Tujuan utama dari kebijakan ini adalah untuk mengatur batas muatan yang diizinkan bagi truk yang melintas di jalan tol. Hal ini diharapkan dapat meningkatkan keselamatan dan menjaga keawetan infrastruktur jalan tol.
Apabila sebuah truk ditemukan mengangkut muatan yang melebihi ambang batas yang telah ditetapkan, kendaraan tersebut akan dikenakan sanksi berupa denda. Besaran denda ini akan disesuaikan dengan tingkat kelebihan muatan yang terdeteksi.
Menanggapi hal ini, Anggota Badan Pengatur Jalan Tol (BPJT) Kementerian Pekerjaan Umum (PU) Unsur Pemangku Kepentingan, Sony Sulaksono Wibowo, memberikan keterangan resmi. Beliau membenarkan adanya wacana penerapan sanksi tersebut.
"Penerapan denda terhadap truk itu bisa saja," ujar Sony Sulaksono Wibowo saat ditemui di The St. Regis, Jakarta, pada hari Kamis, 23 Juli 2026. Pernyataannya ini mengindikasikan kesiapan BPJT untuk mengambil langkah tegas.
Lebih lanjut, Sony Sulaksono Wibowo menjelaskan potensi kenaikan tarif tol bagi truk yang melanggar. "Artinya memang ada wacana kalau truk itu ODOL, maka tarif tolnya akan kita naikkan, bisa sampai dua kali lipat atau tiga kali lipat," ungkapnya.
Beliau menambahkan bahwa kebijakan tersebut tidak akan menjadi masalah bagi pihak BPJT dalam implementasinya. "Itu enggak ada masalah buat kami," tegas Sony Sulaksono Wibowo, menunjukkan keseriusan dalam menindaklanjuti wacana ini.
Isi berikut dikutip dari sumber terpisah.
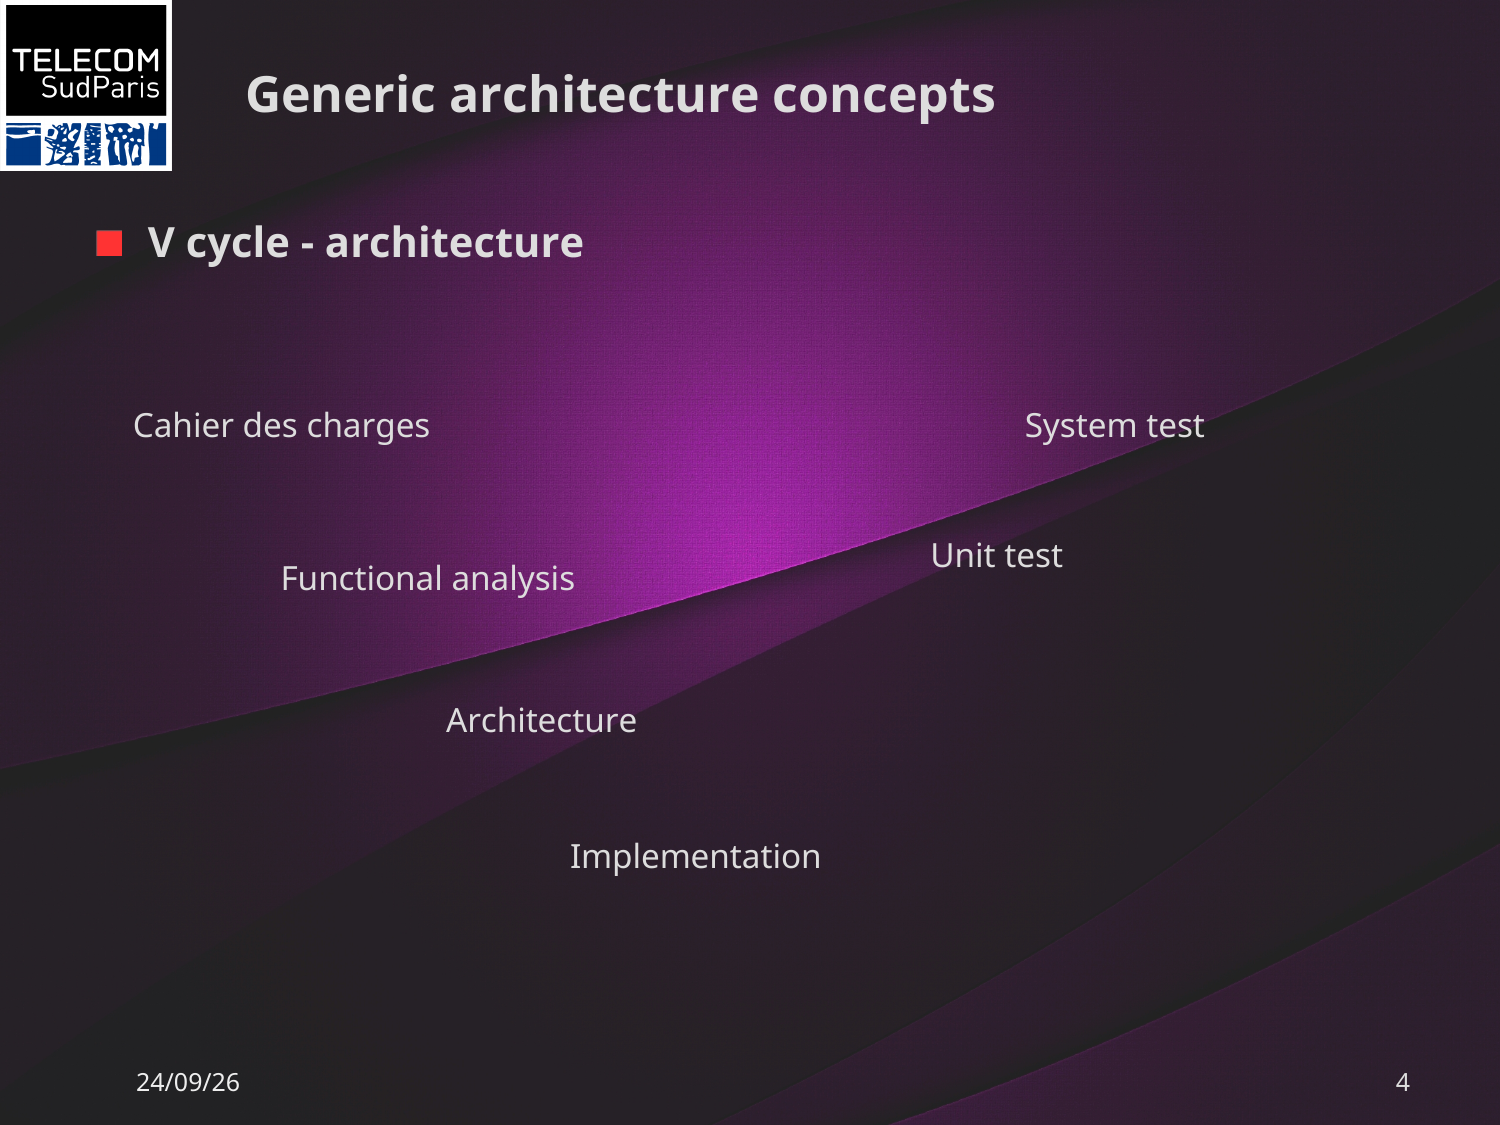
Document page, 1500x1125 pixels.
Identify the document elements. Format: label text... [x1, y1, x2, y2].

text_box Cahier des charges [118, 396, 430, 452]
text_box Functional analysis [265, 549, 568, 605]
text_box System test [1010, 396, 1196, 452]
picture [0, 0, 1500, 1125]
text_box Unit test [915, 526, 1059, 582]
text_box Implementation [555, 827, 803, 883]
list V cycle - architecture [76, 207, 1427, 977]
text_box Architecture [431, 691, 632, 747]
title Generic architecture concepts [230, 19, 1429, 165]
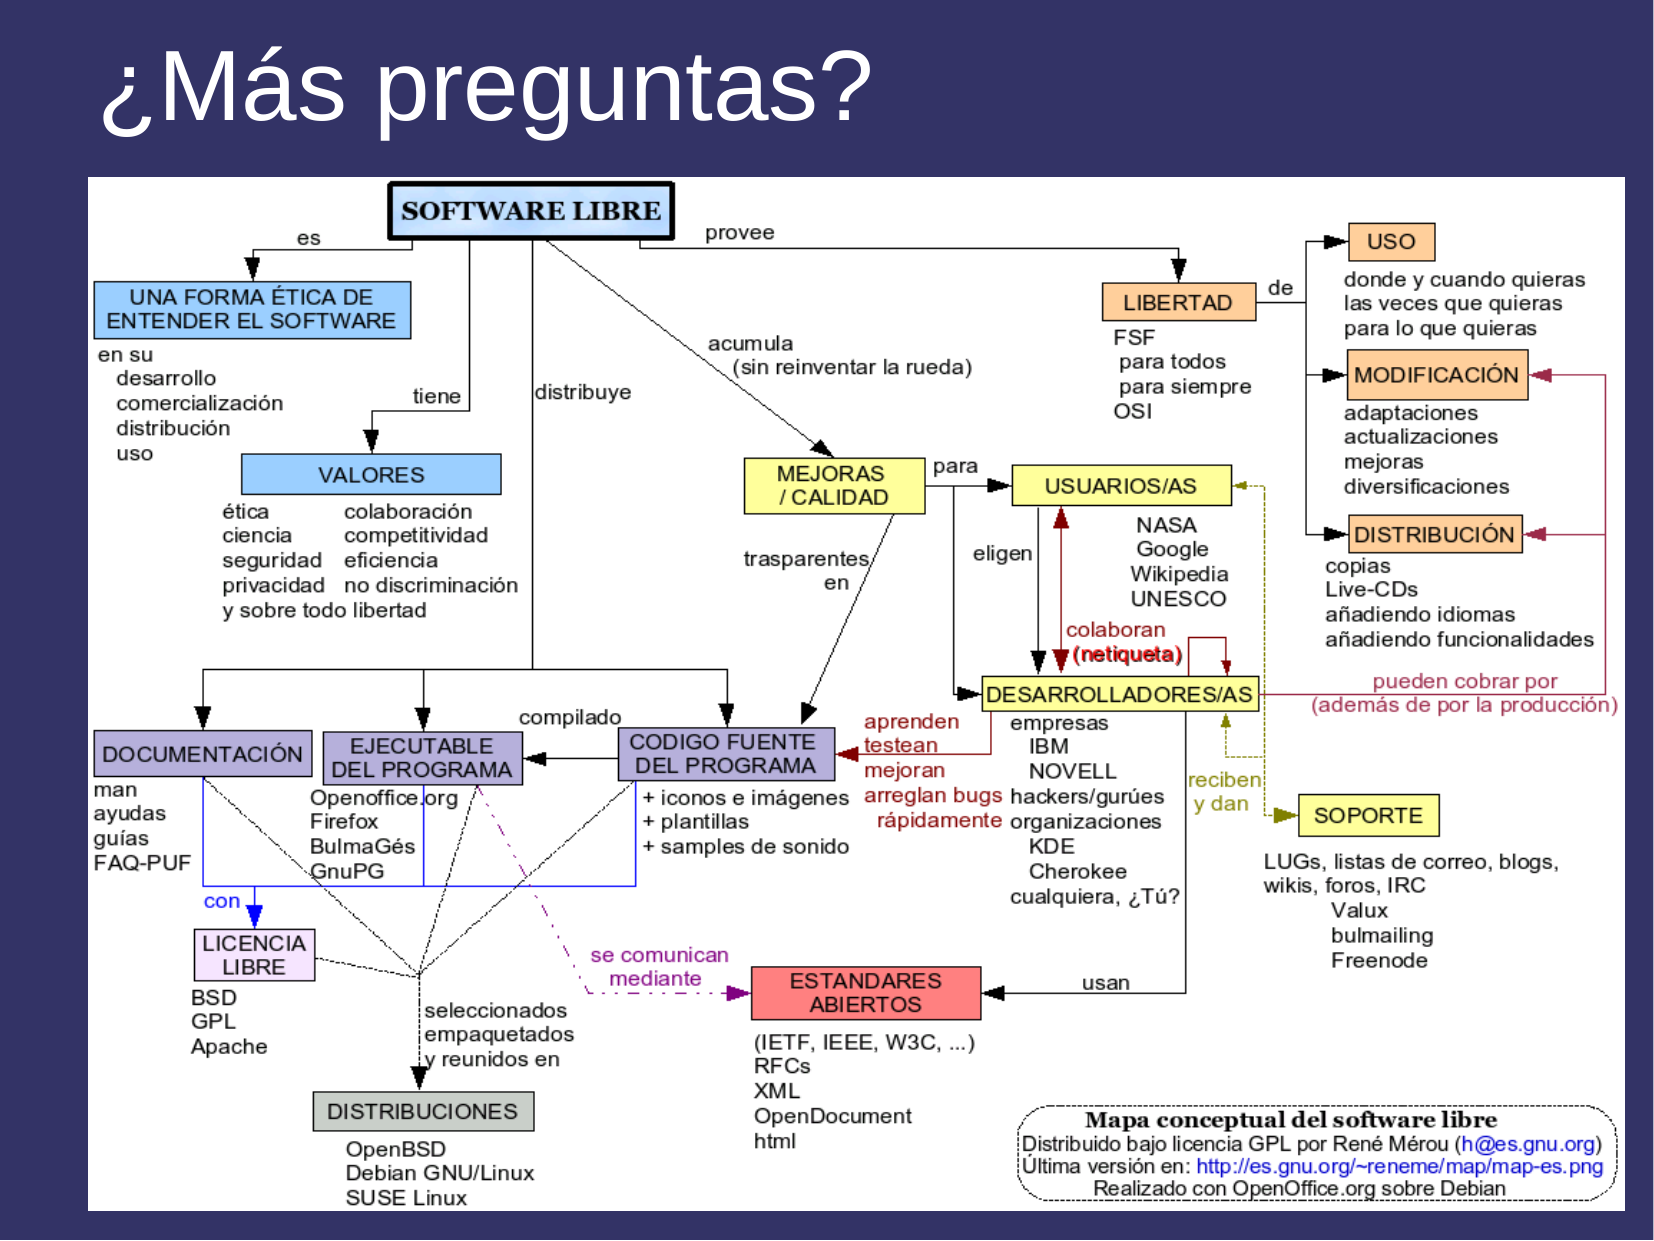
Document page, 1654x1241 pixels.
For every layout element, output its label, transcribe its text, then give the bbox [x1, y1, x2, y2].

picture [88, 177, 1625, 1211]
text_box ¿Más preguntas? [97, 29, 1034, 263]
Wacana ini muncul sebagai upaya preventif untuk mengurangi kerusakan jalan tol yang disebabkan oleh kendaraan bertonase berlebih. Selain itu, penegakan aturan muatan ini juga bertujuan untuk menciptakan persaingan yang sehat antar pelaku logistik.
Penerapan sanksi ini diharapkan dapat mendorong para pemilik dan operator truk untuk lebih disiplin dalam mematuhi peraturan yang berlaku. Kepatuhan terhadap batas muatan akan berdampak positif pada umur panjang infrastruktur jalan tol dan keselamatan seluruh pengguna jalan.